CPU Caches

From OSDev.wiki
Jump to navigation Jump to search

Introduction

Originally, memory was as fast as CPUs. Over time CPUs got faster and faster. Memory got faster too, but didn't keep up with the increasing speed of CPUs, which means that CPUs needed to spend more and more time waiting for data to come from RAM (which can have a serious effect on performance).

As a work-around for the speed difference between CPUs and RAM, CPU manufacturers started including caches. The basic idea is to have an small area of RAM that the CPU can access really fast, that's used to store a copy of data in RAM (to reduce the time the CPU spends waiting to access slower RAM).

Over time the difference in speed between CPUs and RAM got even worse, so CPU manufacturers increased the size of the caches; but (due to limitations in semiconductor design) the larger a cache is the slower it is (or, the higher the latency of the cache is).
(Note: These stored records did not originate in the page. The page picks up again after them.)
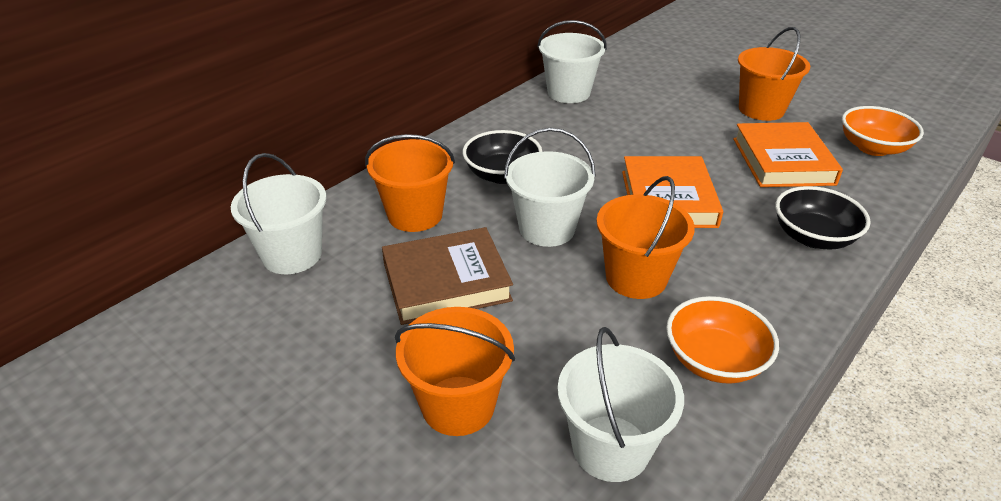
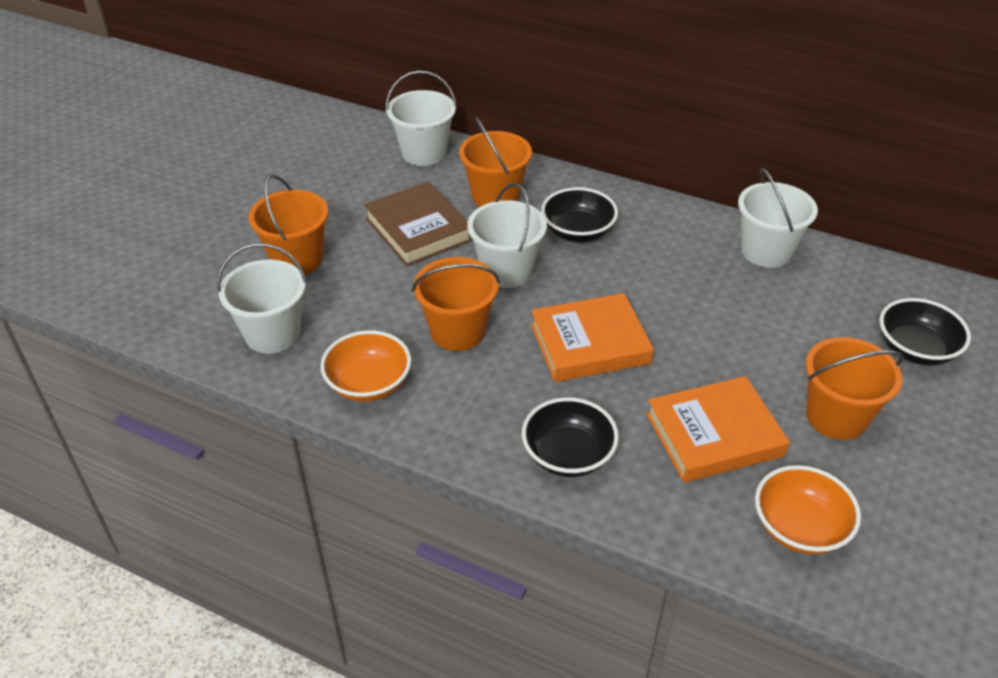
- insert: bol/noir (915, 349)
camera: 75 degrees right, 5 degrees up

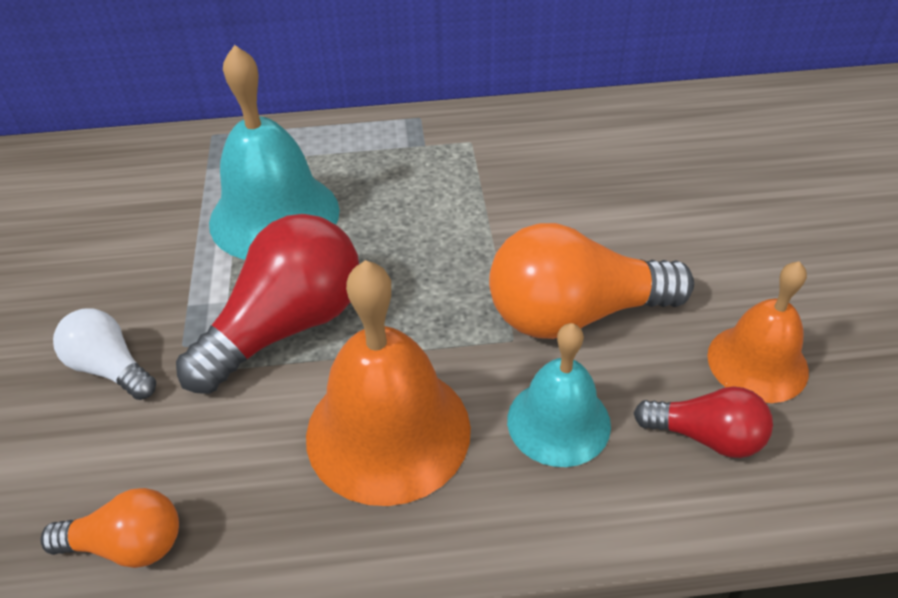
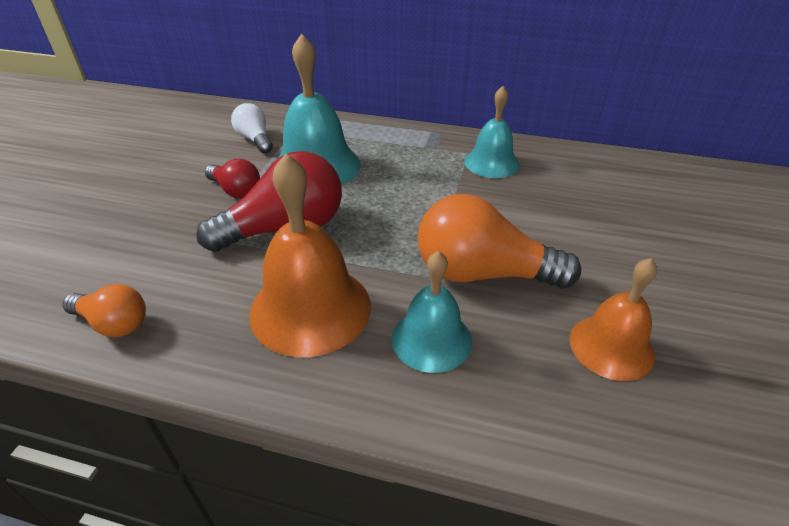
- move: ampoule/rouge (706, 436) to (236, 191)
- move: ampoule/blanc (110, 368) to (255, 139)
- insert: cloche/turquoise (491, 163)
camera: 20 degrees right, 5 degrees down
To improve performance more, CPU manufacturers started having large caches with smaller/faster caches on top.

For a current/modern CPU there can be up to 3 layers of caches - extremely fast but relatively small "layer 1" (or L1) caches close to the CPU, fairly fast medium sized "layer 2" (or L2) caches, then relatively large "layer 3" (or L3) caches close to the system bus or RAM.
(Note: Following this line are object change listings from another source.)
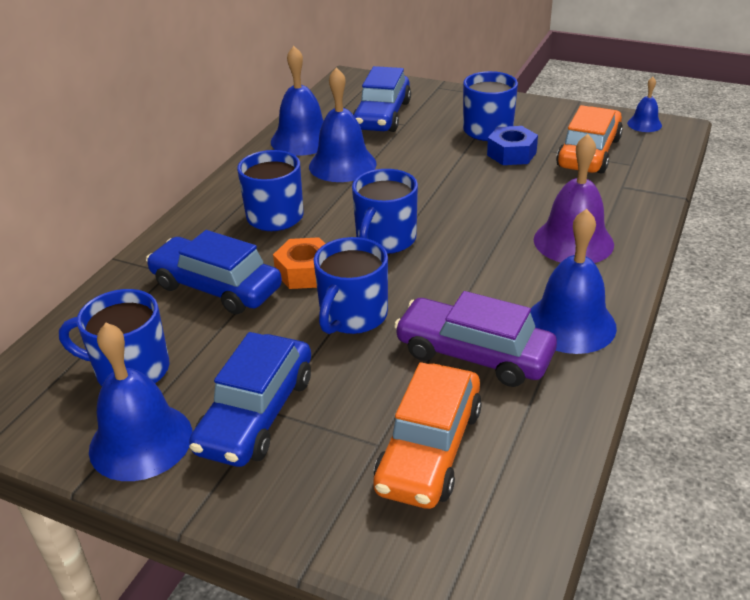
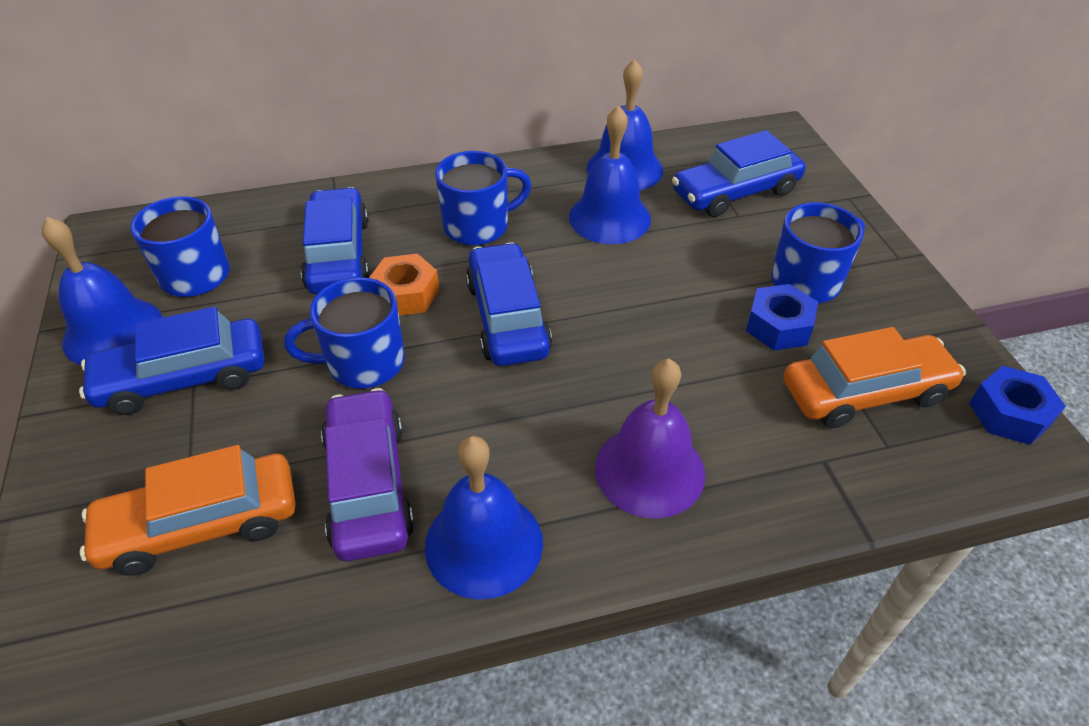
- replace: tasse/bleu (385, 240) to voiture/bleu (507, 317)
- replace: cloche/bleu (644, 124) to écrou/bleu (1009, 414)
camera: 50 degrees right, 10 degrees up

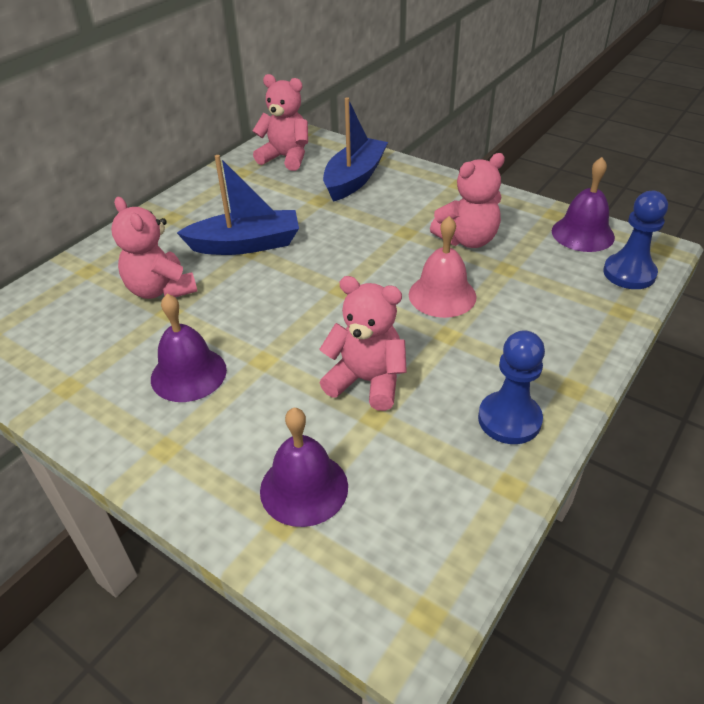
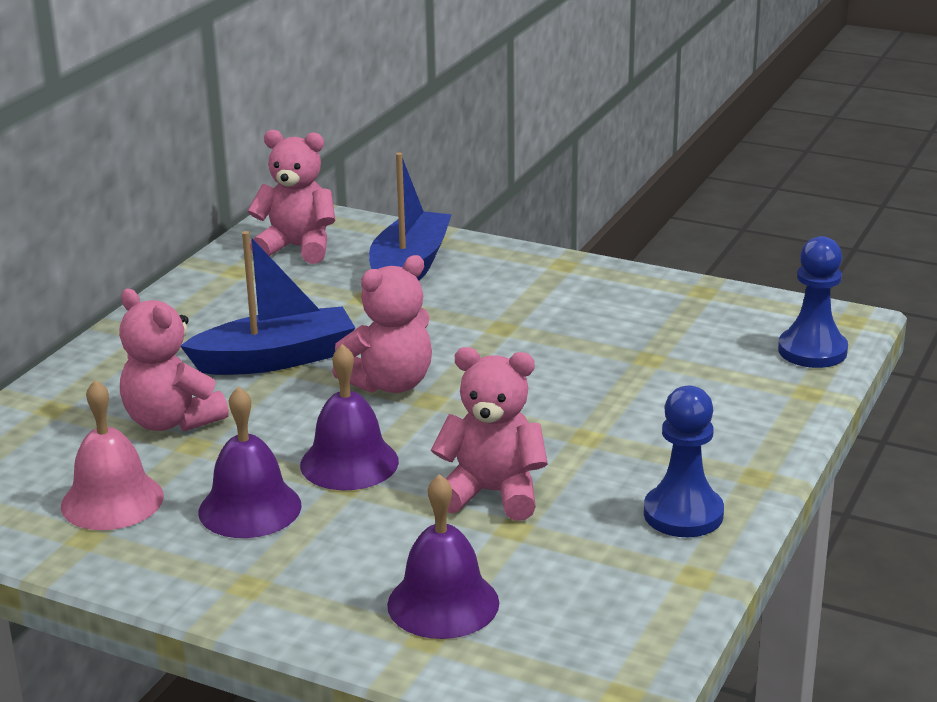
- move: cloche/rose (442, 295) to (112, 501)
- move: cloche/violet (582, 234) to (349, 463)
- move: ours en peluche/rose (467, 240) to (390, 384)
camera: 10 degrees left, 15 degrees down

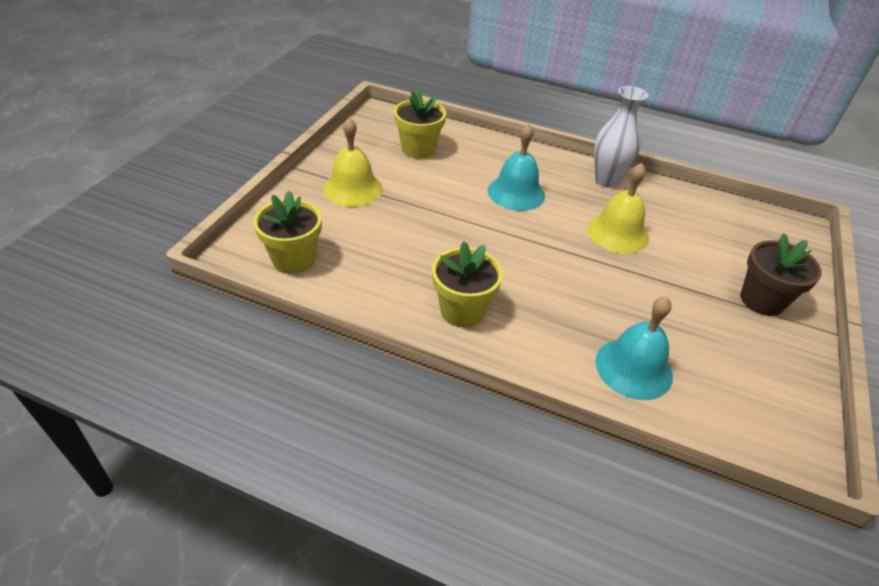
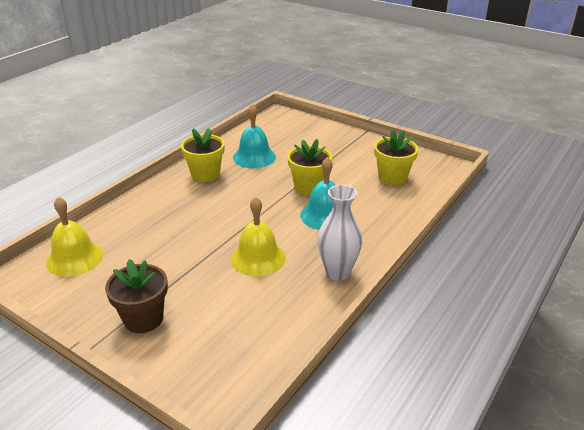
- move: cloche/jaune (353, 188) to (74, 258)
- move: cloche/turquoise (633, 368) to (254, 157)
- move: pot de fleurs/jaune (293, 259) to (309, 187)
camera: 105 degrees right, 10 degrees down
Of course the amount of RAM used in computers has grown too; and even a very large L3 cache can't cache everything. For example, a computer might have 4 GiB of RAM but only 12 MiB of L3 cache. To improve performance CPU manufacturers want to cache the RAM that is most likely to be used in future. However, it's extremely difficult to predict the future, so CPU manufacturers usually use a "least recently used" algorithm for caches, as something that was used recently is (usually) likely to be used again.

Fortunately, except for a few cases (testing for RAM faults, RAM bandwidth benchmarks) a programmer doesn't have to worry about the caches. However, caches play an important role in the overall performance of a system, and it is possible for programmers to get significant performance improvements by paying attention to cache efficiency.
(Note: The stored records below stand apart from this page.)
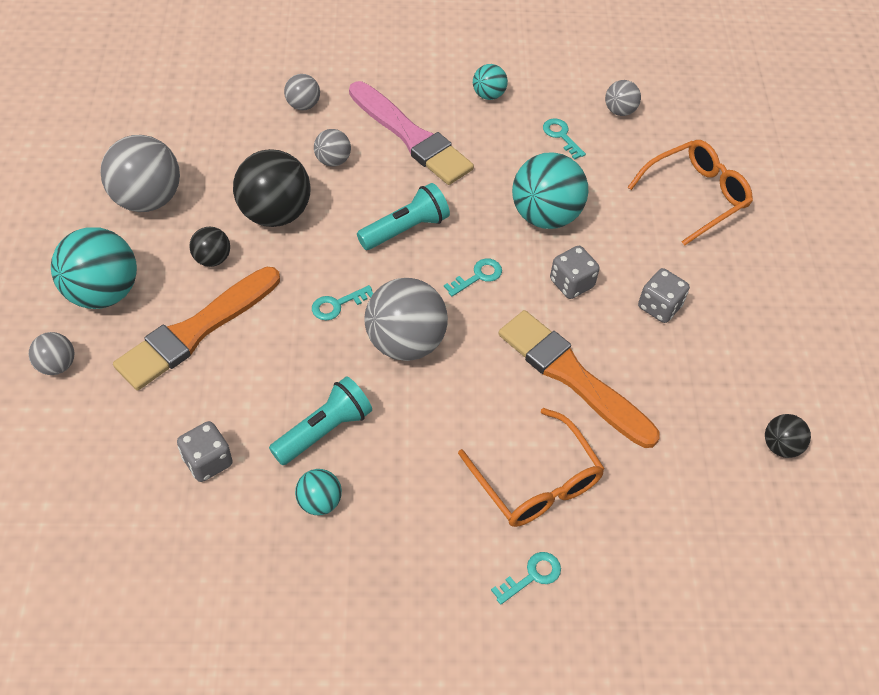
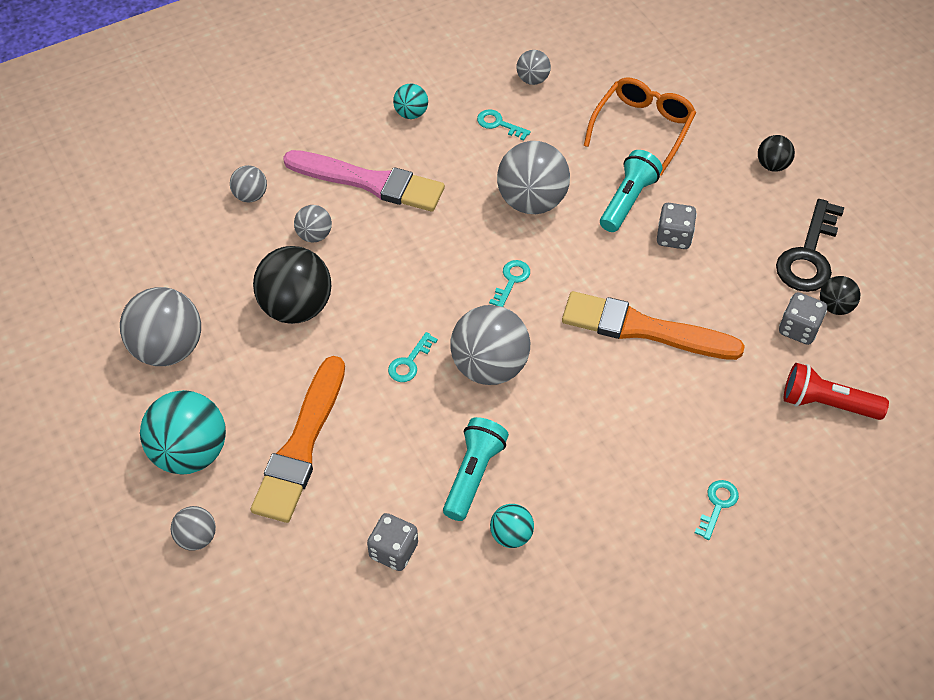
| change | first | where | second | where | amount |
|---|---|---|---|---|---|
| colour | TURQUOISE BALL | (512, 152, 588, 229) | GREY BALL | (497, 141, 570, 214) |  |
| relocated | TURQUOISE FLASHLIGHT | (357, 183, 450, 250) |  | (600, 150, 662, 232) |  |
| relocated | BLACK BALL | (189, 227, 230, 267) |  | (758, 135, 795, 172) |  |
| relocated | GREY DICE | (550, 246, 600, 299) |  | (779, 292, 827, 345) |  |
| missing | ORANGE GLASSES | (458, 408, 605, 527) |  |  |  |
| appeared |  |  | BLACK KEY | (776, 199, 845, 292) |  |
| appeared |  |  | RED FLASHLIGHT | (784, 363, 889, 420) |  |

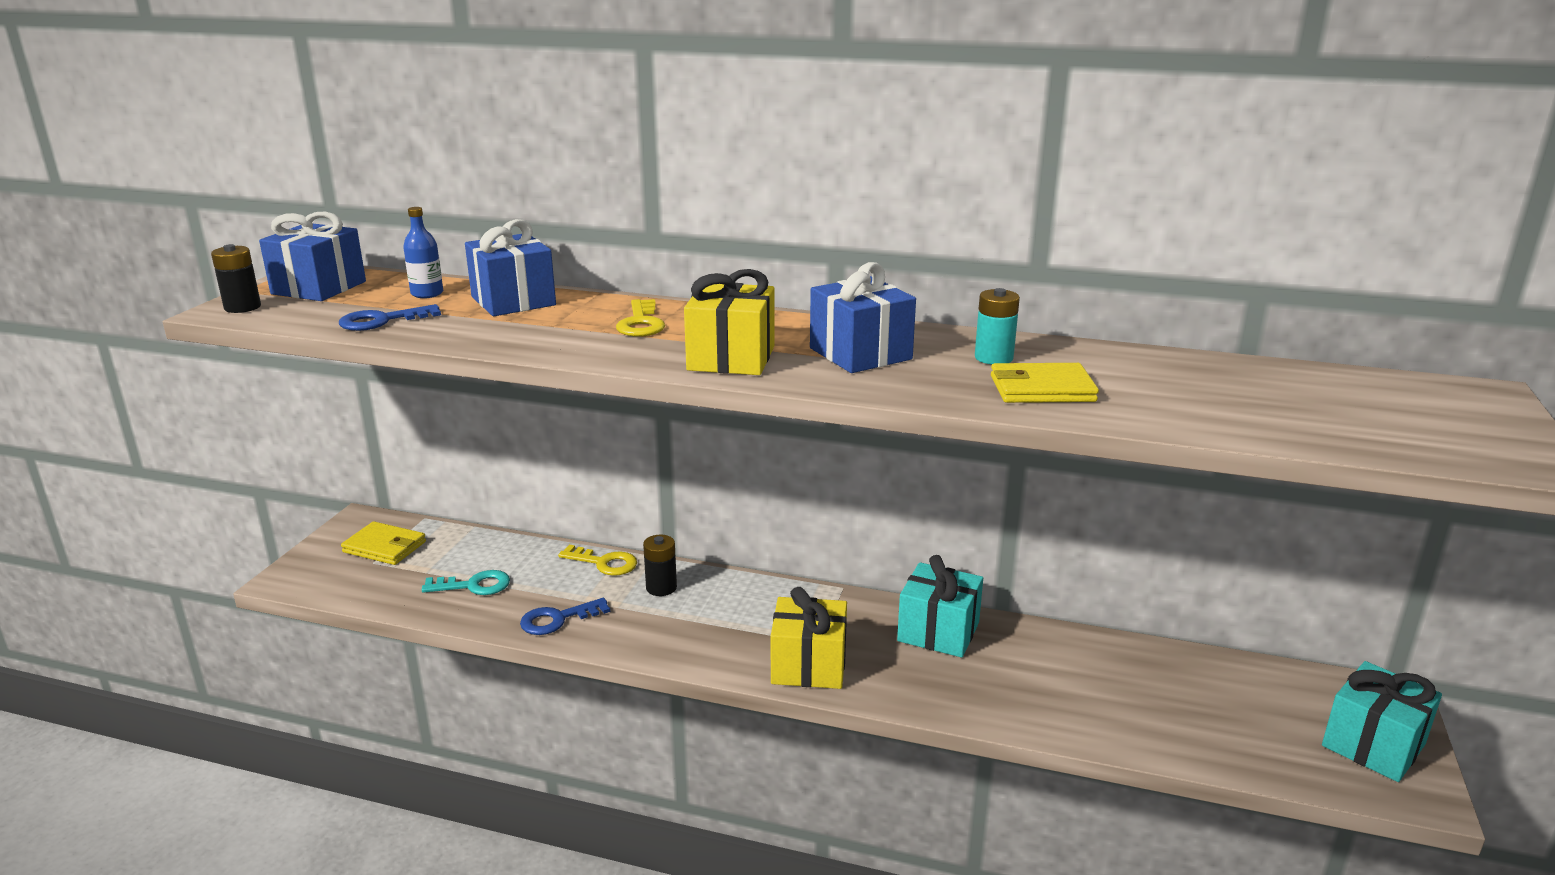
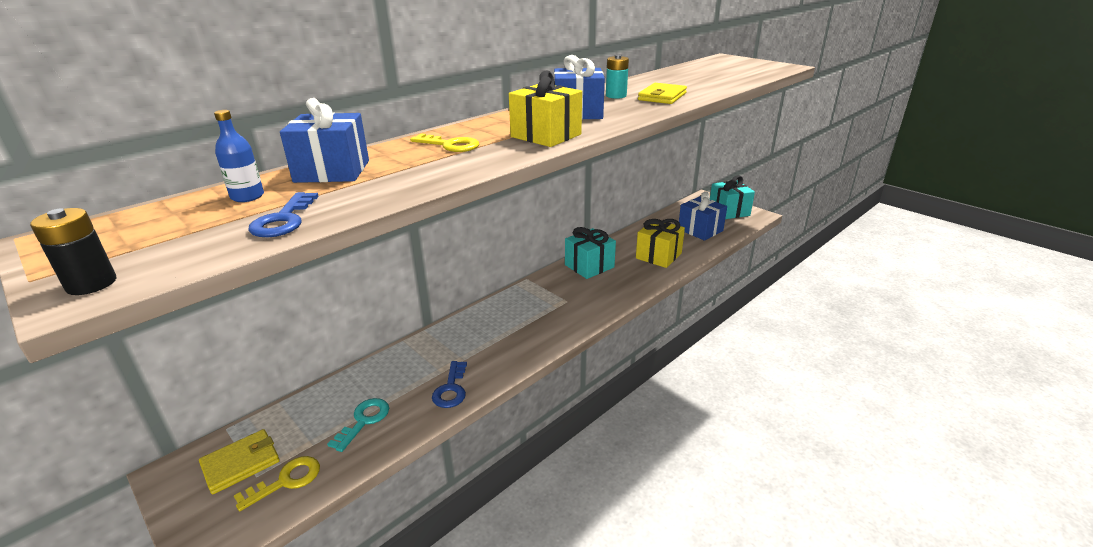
| change | first | where | second | where | amount |
|---|---|---|---|---|---|
| relocated | BLUE GIFT | (259, 212, 366, 301) |  | (679, 192, 727, 241) |  |
| missing | BLACK BATTERY | (643, 535, 677, 596) |  |  |  |
| relocated | YELLOW KEY | (558, 545, 637, 576) |  | (234, 456, 320, 511) |  |
| relocated | YELLOW GIFT | (771, 587, 847, 689) |  | (636, 219, 685, 268) |  |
In general the "least recently used" algorithm can work quite well, but there are cases where it causes poor efficiency. One example of this is called "cache pollution", where the CPU accesses a lot of data that won't be needed in the future; which causes data that is more likely to be needed soon to be pushed out of the cache to make room for the (more recently used) data that won't be needed soon. Another example is called "cache thrashing", where you repeatedly access an amount of data that is larger than the size of the cache (e.g. repeatedly accessing each item in a 10 MiB array when the CPUs cache is only 8 MiB). In this case, even though a piece of data will be used again it will be pushed out of the cache by more recent data accesses before it's used again.

There's several techniques for managing these cache efficiency problems. One technique CPU manufacturers use is to have separate caches for separate things. For example, a CPU might have an L1 cache for instructions and another L1 cache for data, so that problems with L1 data cache efficiency don't effect L1 instruction cache efficiency. This also helps with the "larger caches have worse latency" problem.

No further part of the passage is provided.